__YOUR GOAL__. Print, in exact form, the lines below from the one containing "- [LinkedIn](https://www.linkedin.com/in/nikharepriyant)" through the one containing "You can update", and omit all others.
(LISTED ENTRIES)
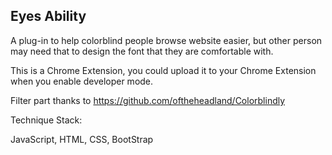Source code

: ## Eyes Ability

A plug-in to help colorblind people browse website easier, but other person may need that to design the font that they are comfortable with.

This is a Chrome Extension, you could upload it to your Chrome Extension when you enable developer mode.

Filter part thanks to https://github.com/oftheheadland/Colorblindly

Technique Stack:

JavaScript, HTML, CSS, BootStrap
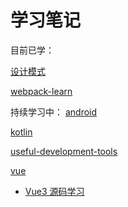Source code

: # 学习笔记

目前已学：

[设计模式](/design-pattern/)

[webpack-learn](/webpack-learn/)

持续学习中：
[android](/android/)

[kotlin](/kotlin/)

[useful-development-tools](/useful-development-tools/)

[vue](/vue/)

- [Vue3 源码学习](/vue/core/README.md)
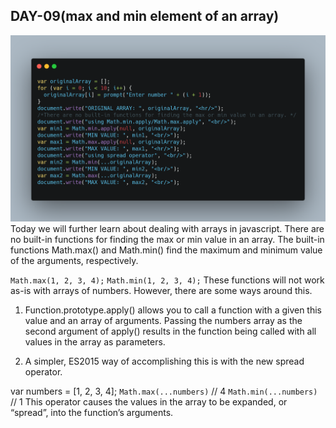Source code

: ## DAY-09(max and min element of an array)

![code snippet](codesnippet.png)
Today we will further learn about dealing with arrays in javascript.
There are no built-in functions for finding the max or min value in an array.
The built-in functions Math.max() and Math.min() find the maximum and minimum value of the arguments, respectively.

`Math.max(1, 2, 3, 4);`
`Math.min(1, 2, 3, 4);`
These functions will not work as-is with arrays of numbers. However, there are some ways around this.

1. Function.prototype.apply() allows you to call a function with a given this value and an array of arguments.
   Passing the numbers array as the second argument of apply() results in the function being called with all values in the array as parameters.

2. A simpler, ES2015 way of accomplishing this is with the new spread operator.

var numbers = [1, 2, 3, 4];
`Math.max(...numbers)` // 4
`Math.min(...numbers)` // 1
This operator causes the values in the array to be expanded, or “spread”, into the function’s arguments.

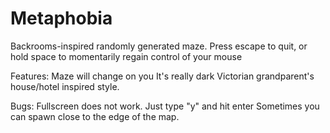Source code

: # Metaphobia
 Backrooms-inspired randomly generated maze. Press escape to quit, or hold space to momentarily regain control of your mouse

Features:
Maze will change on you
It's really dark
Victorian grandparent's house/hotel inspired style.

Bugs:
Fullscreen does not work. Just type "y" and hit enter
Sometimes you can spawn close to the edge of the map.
(End LISTED ENTRIES)
(LISTED ENTRIES)
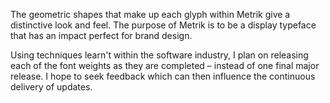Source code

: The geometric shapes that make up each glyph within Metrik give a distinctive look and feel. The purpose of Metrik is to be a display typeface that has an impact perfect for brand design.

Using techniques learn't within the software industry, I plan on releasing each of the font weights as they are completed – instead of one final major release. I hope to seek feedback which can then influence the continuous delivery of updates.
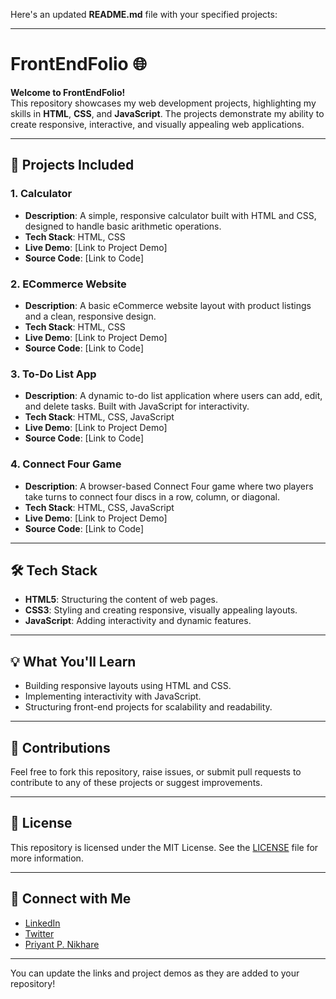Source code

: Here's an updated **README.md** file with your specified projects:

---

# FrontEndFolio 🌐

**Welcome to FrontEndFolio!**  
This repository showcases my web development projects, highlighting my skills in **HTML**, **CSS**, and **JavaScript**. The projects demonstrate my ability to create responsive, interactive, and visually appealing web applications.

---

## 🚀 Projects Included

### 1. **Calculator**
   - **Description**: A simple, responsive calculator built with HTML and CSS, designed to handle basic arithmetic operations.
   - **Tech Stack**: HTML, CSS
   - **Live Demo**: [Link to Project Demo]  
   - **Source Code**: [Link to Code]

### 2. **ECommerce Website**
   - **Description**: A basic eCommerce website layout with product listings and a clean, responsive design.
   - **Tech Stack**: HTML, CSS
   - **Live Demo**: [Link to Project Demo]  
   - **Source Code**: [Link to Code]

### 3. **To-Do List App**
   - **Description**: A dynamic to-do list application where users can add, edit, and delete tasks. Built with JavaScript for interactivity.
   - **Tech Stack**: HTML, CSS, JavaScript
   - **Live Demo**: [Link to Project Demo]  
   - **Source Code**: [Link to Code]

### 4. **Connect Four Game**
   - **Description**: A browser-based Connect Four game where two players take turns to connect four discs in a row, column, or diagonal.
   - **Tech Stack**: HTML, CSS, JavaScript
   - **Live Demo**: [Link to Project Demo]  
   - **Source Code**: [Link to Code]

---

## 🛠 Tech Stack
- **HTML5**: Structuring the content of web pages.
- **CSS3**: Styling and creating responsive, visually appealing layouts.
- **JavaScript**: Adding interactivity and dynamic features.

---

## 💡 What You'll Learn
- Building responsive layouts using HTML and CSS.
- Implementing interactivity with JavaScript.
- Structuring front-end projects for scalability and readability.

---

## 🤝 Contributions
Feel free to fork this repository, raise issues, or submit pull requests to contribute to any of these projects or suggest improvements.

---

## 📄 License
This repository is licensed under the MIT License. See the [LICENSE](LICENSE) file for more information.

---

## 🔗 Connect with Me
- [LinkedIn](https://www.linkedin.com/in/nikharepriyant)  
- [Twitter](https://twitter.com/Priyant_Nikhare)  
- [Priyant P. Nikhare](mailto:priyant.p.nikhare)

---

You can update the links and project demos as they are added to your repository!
(End LISTED ENTRIES)
__EXERCISE RESPONSE__.
- [LinkedIn](https://www.linkedin.com/in/nikharepriyant)  
- [Twitter](https://twitter.com/Priyant_Nikhare)  
- [Priyant P. Nikhare](mailto:priyant.p.nikhare)

---

You can update the links and project demos as they are added to your repository!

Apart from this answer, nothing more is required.